Summary
Cisco Systems, Inc. (CSCO) filed an 8-K on August 18, 2021, to report its fiscal fourth quarter and full fiscal year 2021 results, ending July 31, 2021. The filing primarily contains the press release detailing these results and provides context on the non-GAAP financial measures used by the company. Investors should note that Cisco utilizes non-GAAP metrics, which exclude items such as share-based compensation, amortization of acquisition-related intangibles, and other special items, to provide a view of its ongoing operational performance. The company's management believes these non-GAAP measures, when reviewed alongside GAAP results, offer valuable insights into financial and business trends, aiding in the evaluation of historical and projected operational results. The report specifies the components excluded from non-GAAP calculations and clarifies their rationale, emphasizing that these adjustments are for better understanding of core business performance and may differ from metrics used by other companies.
Key Highlights
- 1Cisco Systems reported its fiscal fourth quarter and full fiscal year 2021 financial results on August 18, 2021.
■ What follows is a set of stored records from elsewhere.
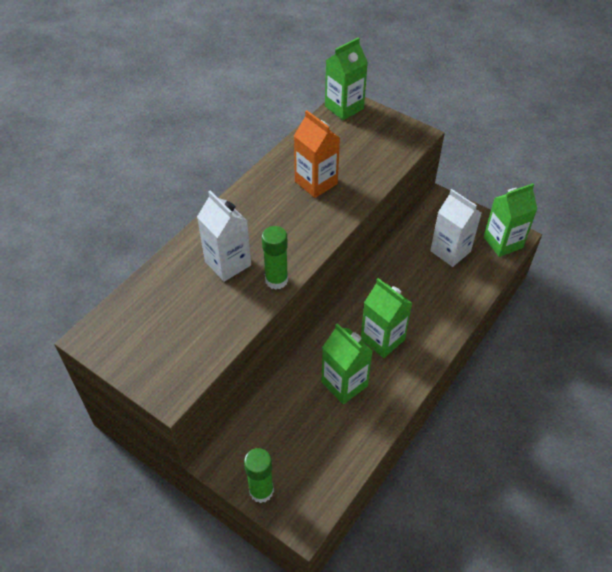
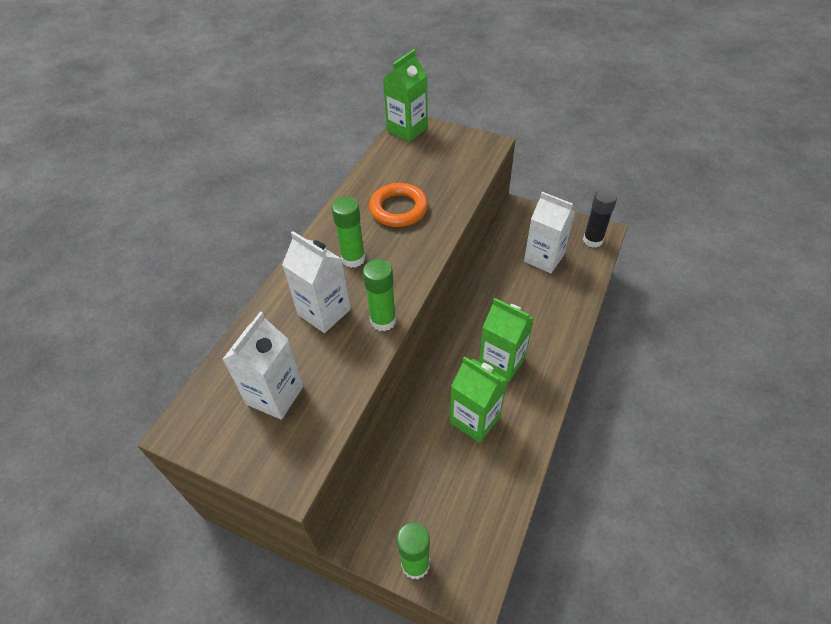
camera: 10 degrees left, 0 degrees up
(171, 325) = (275, 395): none -> white carton
(264, 221) = (353, 258): none -> green glue stick
(316, 183) = (398, 209): orange carton -> orange ring
(503, 242) = (592, 240): green carton -> black glue stick

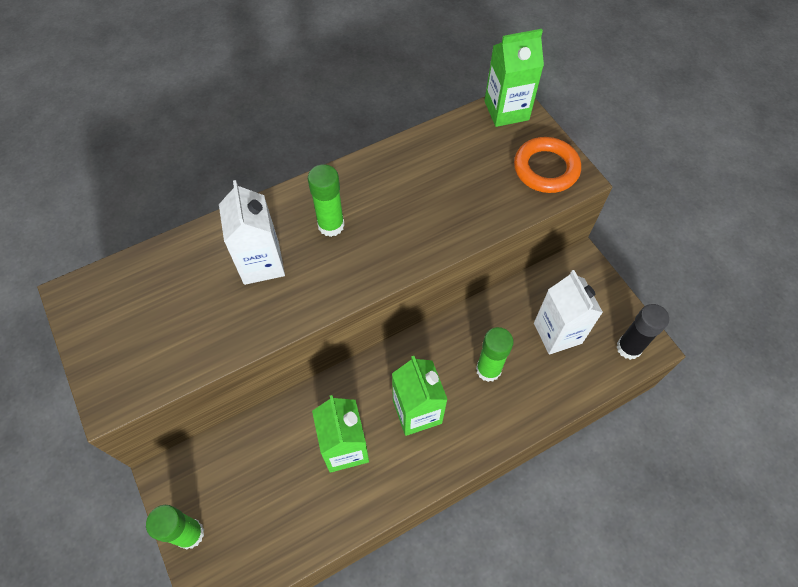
camera: 35 degrees right, 10 degrees up
(275, 395) = (160, 315): white carton -> none
(383, 320) = (301, 307): green glue stick -> green glue stick (488, 369)
(398, 209) = (417, 198): orange ring -> orange ring (546, 168)

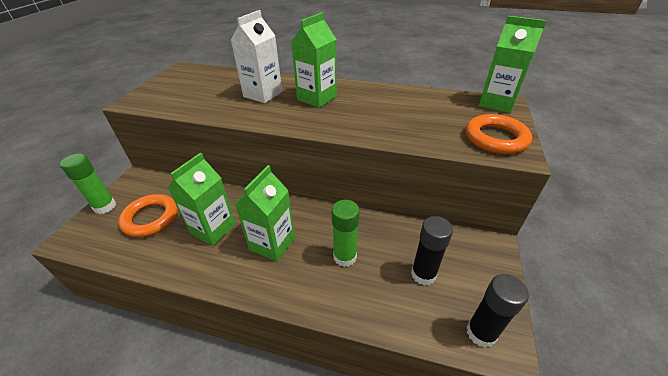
camera: 45 degrees right, 20 degrees down
(265, 496) = (151, 218): none -> orange ring
(331, 225) = (317, 98): green glue stick -> green carton
(557, 333) = (423, 274): white carton -> black glue stick

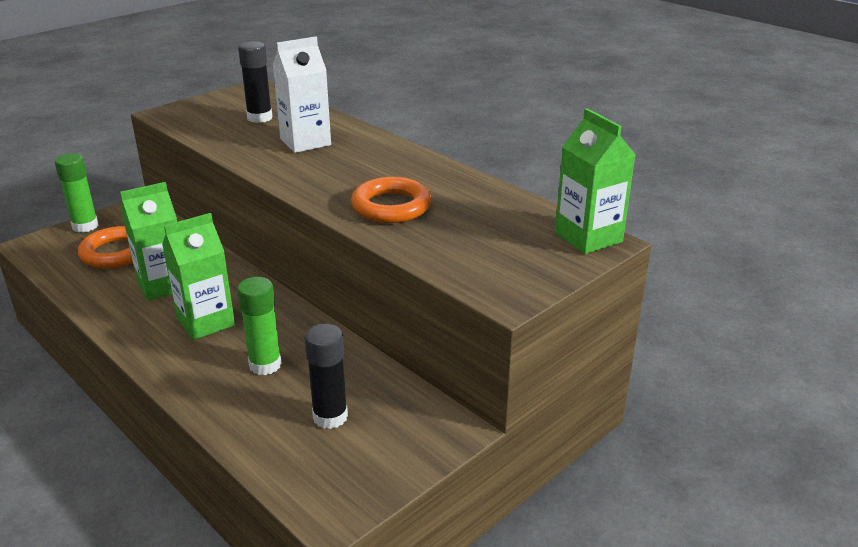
camera: 30 degrees right, 10 degrees down
(317, 98) = (360, 164): green carton -> none
(481, 333) = (323, 491): black glue stick -> black glue stick (259, 118)
(495, 138) = (508, 273): orange ring -> orange ring (391, 206)

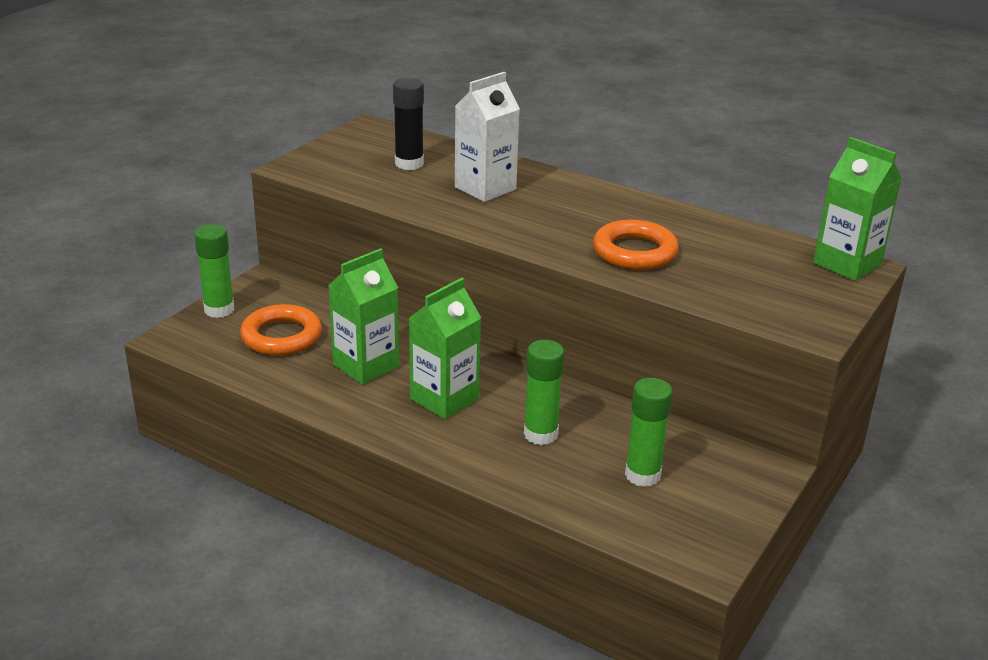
camera: 15 degrees left, 0 degrees up
(330, 417) = (642, 475): black glue stick -> green glue stick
- 2The 8-K filing includes a press release (Exhibit 99.1) detailing these operational results.
- 3Cisco utilizes and presents non-GAAP financial measures to supplement its GAAP reporting.
- 4Key exclusions from non-GAAP measures include share-based compensation, amortization of acquisition-related intangibles, and acquisition/divestiture costs.
- 5The company believes non-GAAP measures provide a clearer view of ongoing operational trends and performance.
- 6These non-GAAP measures are presented alongside corresponding GAAP measures for a comprehensive understanding.